If books and stories are portals onto lateral lives we have lived yet not lived, or have lived and need examined by other minds for us, what of novels like Dow Mossman's The Stones of Summer, which are "lost"? Or, those used-bookstore-gems like Tom McHale's body of work, particularly his first novel Principato? Can we only find ourselves in bestsellers? Of course not. For me, the lateral life has never been more lush and open than stumbling across a work wholly unknown to me until the moment I discover it on a used bookstore shelf. Like Christopher Nolan's Dam-Burst of Dreams, or Scott Smith's A Simple Plan, or Thomas Tyron's The Other, or Terry Griggs' Quickening, or Richard Grayson's Highly Irregular Stories, or Mark Twain's Letters from the Earth, or Larry Brown's Big Bad Love, and so many others.

Beyond lamenting my own obscurity, there is a writer I know and whose work I have read living in Iowa whose books and plays should be in every bookstore and on stages across North America. His name is Gary Britson. I interviewed him last year for an article titled Authora Non Grata: Interview with the best writer you've never read. I have read two of Britson's novels, half a dozen of his short stories, and a couple of his plays. He is an excellent writer whose wry sense of humor continually takes me by surprise the more of his stuff I read. But for some reason book publishers and theatrical producers deign to ignore his work. Our loss.

I have a copy of Dow Mossman's The Stones of Summer. I tried reading it the day I bought it two years ago, and didn't get far. The writing is exceptional, but dense and with little sense of story developing. I set it aside to read other books, but will get back to it. The documentary made about Mossman's rediscovery is a worthy testament to all "lost" novels that moved someone somewhere. It's wonderful hearing the filmmaker Mark Moskowitz speaking to people about the books that meant so much to him, and to hear of authors and titles I'd never read. All those lateral lives out there. All those clues strewn about bookstores, in attics and basements, in boxes gathering dust.

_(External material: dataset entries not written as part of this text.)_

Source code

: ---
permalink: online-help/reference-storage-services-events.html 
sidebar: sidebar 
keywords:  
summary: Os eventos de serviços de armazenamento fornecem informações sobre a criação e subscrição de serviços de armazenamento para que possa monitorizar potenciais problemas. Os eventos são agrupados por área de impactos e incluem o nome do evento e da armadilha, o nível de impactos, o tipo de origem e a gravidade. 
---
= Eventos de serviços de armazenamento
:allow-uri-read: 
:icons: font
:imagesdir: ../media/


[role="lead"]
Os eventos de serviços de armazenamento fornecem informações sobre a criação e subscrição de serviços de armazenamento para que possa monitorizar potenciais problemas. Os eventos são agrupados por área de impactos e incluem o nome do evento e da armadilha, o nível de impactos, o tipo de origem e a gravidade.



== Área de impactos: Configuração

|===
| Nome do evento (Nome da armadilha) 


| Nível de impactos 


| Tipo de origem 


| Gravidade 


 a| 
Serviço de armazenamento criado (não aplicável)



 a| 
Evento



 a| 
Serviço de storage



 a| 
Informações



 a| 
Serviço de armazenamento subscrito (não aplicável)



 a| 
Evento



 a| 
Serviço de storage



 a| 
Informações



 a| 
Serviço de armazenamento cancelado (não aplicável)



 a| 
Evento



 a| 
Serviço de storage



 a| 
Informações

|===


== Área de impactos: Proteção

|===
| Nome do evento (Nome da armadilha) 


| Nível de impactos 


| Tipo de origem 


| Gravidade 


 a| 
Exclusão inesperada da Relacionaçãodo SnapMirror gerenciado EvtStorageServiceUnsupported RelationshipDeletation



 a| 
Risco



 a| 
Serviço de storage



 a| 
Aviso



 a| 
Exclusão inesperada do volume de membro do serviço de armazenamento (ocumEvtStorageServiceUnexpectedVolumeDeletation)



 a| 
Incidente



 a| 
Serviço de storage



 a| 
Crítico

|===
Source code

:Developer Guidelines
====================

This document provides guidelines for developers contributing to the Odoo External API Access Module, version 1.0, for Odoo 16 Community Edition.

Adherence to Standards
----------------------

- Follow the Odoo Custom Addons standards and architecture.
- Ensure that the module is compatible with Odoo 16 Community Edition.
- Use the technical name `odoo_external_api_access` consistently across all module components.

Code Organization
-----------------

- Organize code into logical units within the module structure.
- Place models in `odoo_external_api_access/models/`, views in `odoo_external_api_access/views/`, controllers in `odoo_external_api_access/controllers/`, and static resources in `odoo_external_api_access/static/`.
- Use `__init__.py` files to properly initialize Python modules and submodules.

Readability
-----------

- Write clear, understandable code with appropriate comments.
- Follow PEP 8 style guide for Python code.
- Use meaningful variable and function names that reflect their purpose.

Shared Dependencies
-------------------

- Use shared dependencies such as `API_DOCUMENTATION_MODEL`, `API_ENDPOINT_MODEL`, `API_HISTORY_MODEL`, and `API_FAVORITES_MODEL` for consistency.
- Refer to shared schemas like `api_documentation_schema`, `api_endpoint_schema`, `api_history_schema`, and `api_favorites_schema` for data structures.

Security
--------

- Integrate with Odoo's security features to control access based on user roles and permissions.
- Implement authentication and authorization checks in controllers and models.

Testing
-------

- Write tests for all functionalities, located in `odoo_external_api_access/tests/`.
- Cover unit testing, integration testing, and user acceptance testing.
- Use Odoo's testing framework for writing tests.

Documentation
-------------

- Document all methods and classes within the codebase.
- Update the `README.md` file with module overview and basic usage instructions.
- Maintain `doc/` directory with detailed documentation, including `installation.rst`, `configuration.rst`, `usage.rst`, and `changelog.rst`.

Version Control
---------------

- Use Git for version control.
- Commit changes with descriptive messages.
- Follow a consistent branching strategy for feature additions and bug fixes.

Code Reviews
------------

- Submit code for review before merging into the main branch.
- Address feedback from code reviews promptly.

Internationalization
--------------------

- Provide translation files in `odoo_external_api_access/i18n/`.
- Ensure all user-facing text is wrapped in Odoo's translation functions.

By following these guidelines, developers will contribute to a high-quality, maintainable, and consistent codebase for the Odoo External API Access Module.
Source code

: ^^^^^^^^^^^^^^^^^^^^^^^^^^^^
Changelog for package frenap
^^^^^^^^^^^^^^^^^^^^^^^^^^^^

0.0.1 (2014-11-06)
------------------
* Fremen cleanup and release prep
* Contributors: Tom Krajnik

As a writer, it's heartening to imagine that something I might create may one day mean as much to some reader somewhere as Mossman's novel means to Moskowitz. At present my most frequent strangers speaking my name are bill collectors. Manuscripts are piled in my office and in my basement like mute, outsized doorstops. Beyond my desk, I'm unemployed Matthew St. Amand, deficient Matthew St. Amand, always-looking-for-a-job Matthew St. Amand. But as a reader and a writer, I flourish in my lateral lives where my victories suffer under paradoxes similar to Flann O'Brien's mystic elevator in his novel The Third Policeman that descends into heaven/hell -- I can take nothing back to my own life except myself.

2 comments:

Ascendantlive said...

You're not in total obscurity, I've been reading 'As My Sparks Fly Upward' and been thouroghly enjoying it. Loved 'And the Rocks and Stones Shall Sing'...something about the mystery, the passion in the unexplained and bizarre thought that we've all had an urge to act on...I guess the plexiglass was a challenge..an invisible wall between Adam and...?
well I start on Homunculus soon...summoning the artwork into existence is the hardest part, the rest I think is childsplay in comparison.
best of luck

Whetam Knauckweirst said...

Hey man, I appreciate it! When I first saw the Jesus in the plexiglas box (for real) the story was instantly born. Glad you're enjoying the book!